- Data for review:
┌──

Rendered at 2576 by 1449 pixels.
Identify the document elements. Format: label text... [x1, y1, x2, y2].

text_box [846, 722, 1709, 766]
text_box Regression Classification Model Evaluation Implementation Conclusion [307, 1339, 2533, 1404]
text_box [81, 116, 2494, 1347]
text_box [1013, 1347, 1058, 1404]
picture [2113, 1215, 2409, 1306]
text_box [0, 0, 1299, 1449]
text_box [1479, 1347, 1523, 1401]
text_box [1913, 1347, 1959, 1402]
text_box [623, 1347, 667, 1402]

└──
┌──

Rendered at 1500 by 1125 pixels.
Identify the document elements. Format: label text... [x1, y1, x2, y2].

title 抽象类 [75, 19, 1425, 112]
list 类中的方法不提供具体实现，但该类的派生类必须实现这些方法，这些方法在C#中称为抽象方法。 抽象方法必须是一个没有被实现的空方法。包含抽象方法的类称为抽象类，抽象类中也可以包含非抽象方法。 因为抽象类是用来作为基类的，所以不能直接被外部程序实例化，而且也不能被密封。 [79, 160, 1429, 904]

└──
┌──

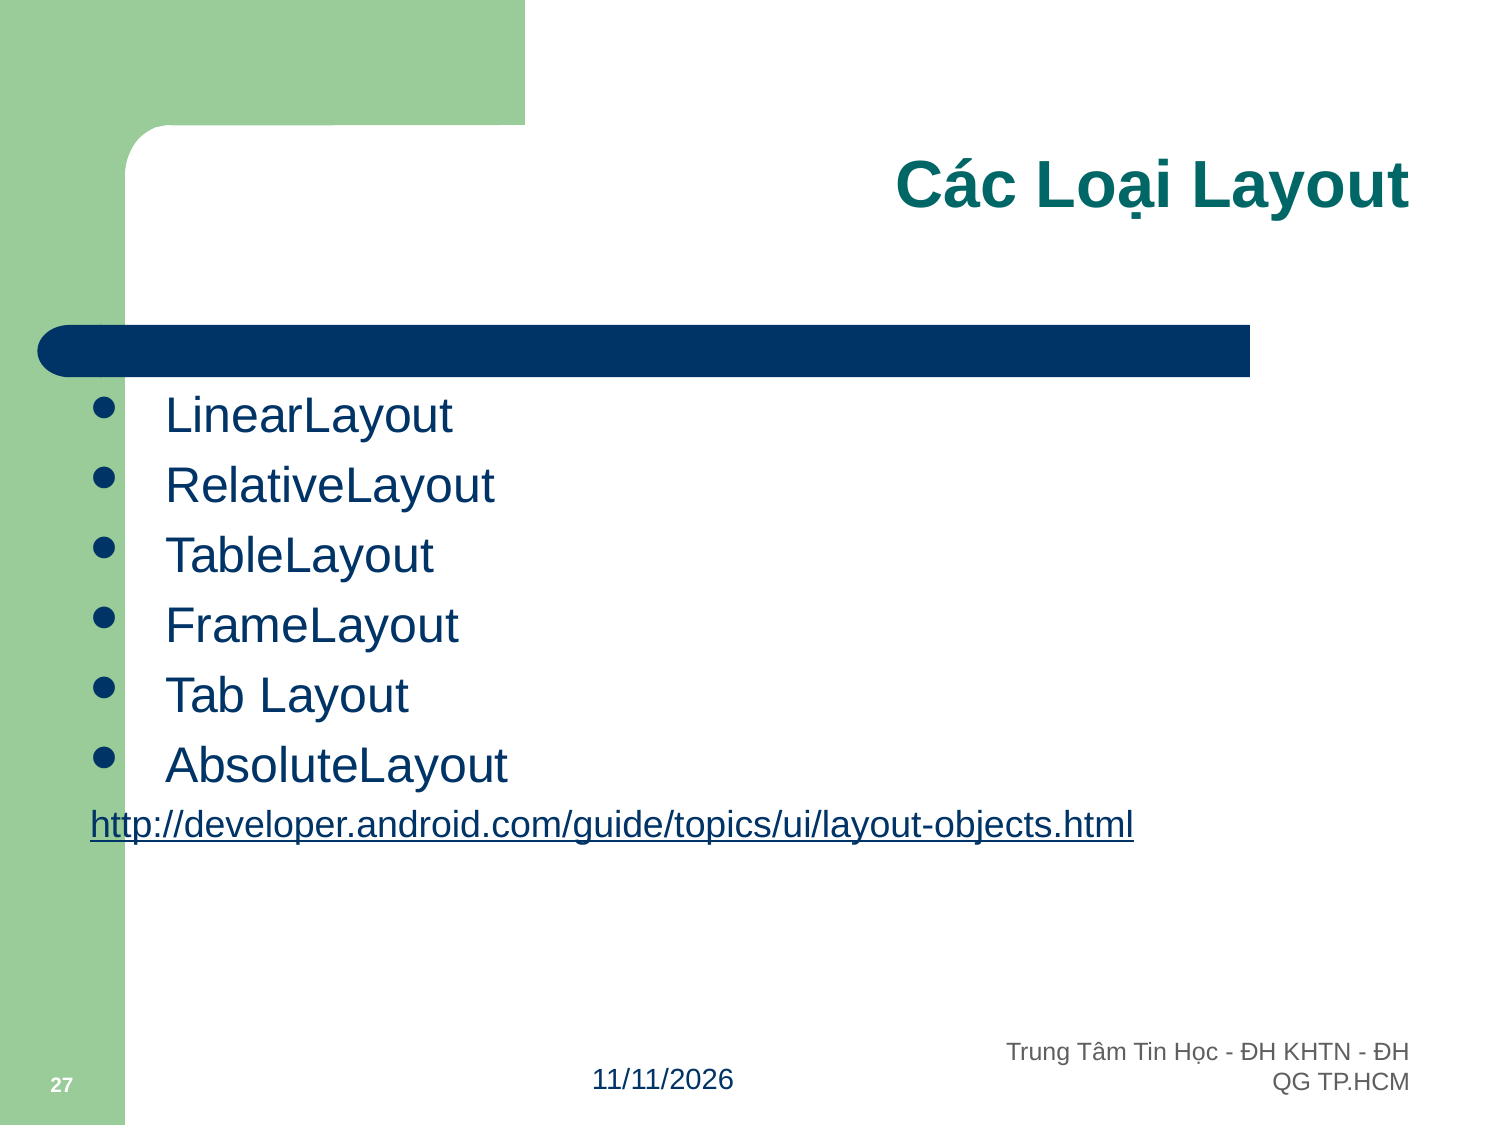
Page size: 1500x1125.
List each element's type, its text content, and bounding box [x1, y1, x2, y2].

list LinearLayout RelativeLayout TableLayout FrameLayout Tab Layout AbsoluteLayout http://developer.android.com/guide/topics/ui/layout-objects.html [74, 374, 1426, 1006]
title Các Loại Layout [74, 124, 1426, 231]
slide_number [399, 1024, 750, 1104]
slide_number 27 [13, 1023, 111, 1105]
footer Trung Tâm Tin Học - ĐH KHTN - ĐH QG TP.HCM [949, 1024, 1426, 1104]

└──

- Exercise requirements: From the entries, report each line that includes the word "Rendered".

- Answer to this exercise:
Rendered at 2576 by 1449 pixels.
Rendered at 1500 by 1125 pixels.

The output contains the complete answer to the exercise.